# AOL 9.0 Optimized Keeps Restarting



## BillMCSE (Jul 26, 2003)

AOL 9.0 Optimized App. continues to "Restart" on Win 98 Box. Why is this? Difficult to Uninstall as well. Is this 9.0 compatible w/ NAV 2004 Professional Program? Please Advise.
Bill in N.Y.
Will I be able to Internet share AOL over Crossover Cable from Win XP Pro Box to Win 98 Box?
Thanx...
Fri PM 1610H DST


----------



## shadowcat (Oct 19, 2003)

I've had many problems with 9.0 on a Win98 machine. More often than not, it spends more time freezing than actually working. I find 9.0 freezes half the time on a WinXP machine as well. And, both machines do not use NAV 2004! I had to use older versions of AOL to run on these machines: 6.0 for Win98 and 7.0 for WinXP. Now, there are no problems with AOL.

FYI: You can now use Outlook (or any other mail client that accepts imap) to check your AOL mail by setting the incoming and outgoing servers as _imap.aol.com_


----------



## flavallee (May 12, 2002)

"AOL Hell" 9.0 - Optimized is known to be very problematic. Clean it out of your computer and get another ISP.:up:


----------



## yul (Feb 11, 2003)

have u tried uinstalling and reinstalling?


----------



## NiteHawk (Mar 9, 2003)

So far I believe flavallee has the best advice, get rid of AOL HELL.

Personally, I can't fathom anyone that professes to be an MCSE using AOL


----------



## Hulk701 (Dec 5, 2003)

Ah, more AOL-Haters. I'm going to ignore you....  except to say that I use AOL 9.0 with Win98 and have NO Problems!!!! 

The first thing I'd check is NAV 2004. I tried that with my Win98 machine and I had all sorts of lockups.

Just as a test try another AV application. Uninstall Norton and for example, try AVG Free Ed located here.

http://www.grisoft.com/html/us_dwnl3.php?status=ok

If it works fine than your culprit is probably NAV 2004.

Also how's your modem? When this happened to me it was because I installed a new modem and I installed the wrong set of drivers. I installed the update drivers without first installing the basic drivers. It was an Aztech MDP7800-U 56k Modem. (Lucent Winmodem)

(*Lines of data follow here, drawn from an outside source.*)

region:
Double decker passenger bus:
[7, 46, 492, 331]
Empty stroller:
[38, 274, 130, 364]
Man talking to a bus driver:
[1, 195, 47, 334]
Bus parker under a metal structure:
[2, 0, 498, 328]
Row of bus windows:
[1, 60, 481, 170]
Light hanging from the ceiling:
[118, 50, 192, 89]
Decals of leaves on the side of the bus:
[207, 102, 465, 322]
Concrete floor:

Finally, how long have you had 9.0 installed? Did the same thing happen with AOL 8.0?


----------



## flavallee (May 12, 2002)

My opinion of Norton and McAfee ranks right alongside AOL.  :down:


----------



## NiteHawk (Mar 9, 2003)

Sadly, I can remember days when Norton had good solid products. But those were the days when Peter Norton was still at the helm and those days are long gone.
The best thing that Norton has going for itself these days is Ghost, and they bought that company.


----------



## BillMCSE (Jul 26, 2003)

Thanx Shadowcat, Flavallee, yul, NiteHawk, even w/ MCSE remark; I run the AOL for my Children's protection, and Hulk701. 
My System is stable once again... Left AOL 9.0 Uninstalled for now. We'll see...Thanx again for your input...
Bill, MCSE in N.Y.
19 May 2004 0942H...


----------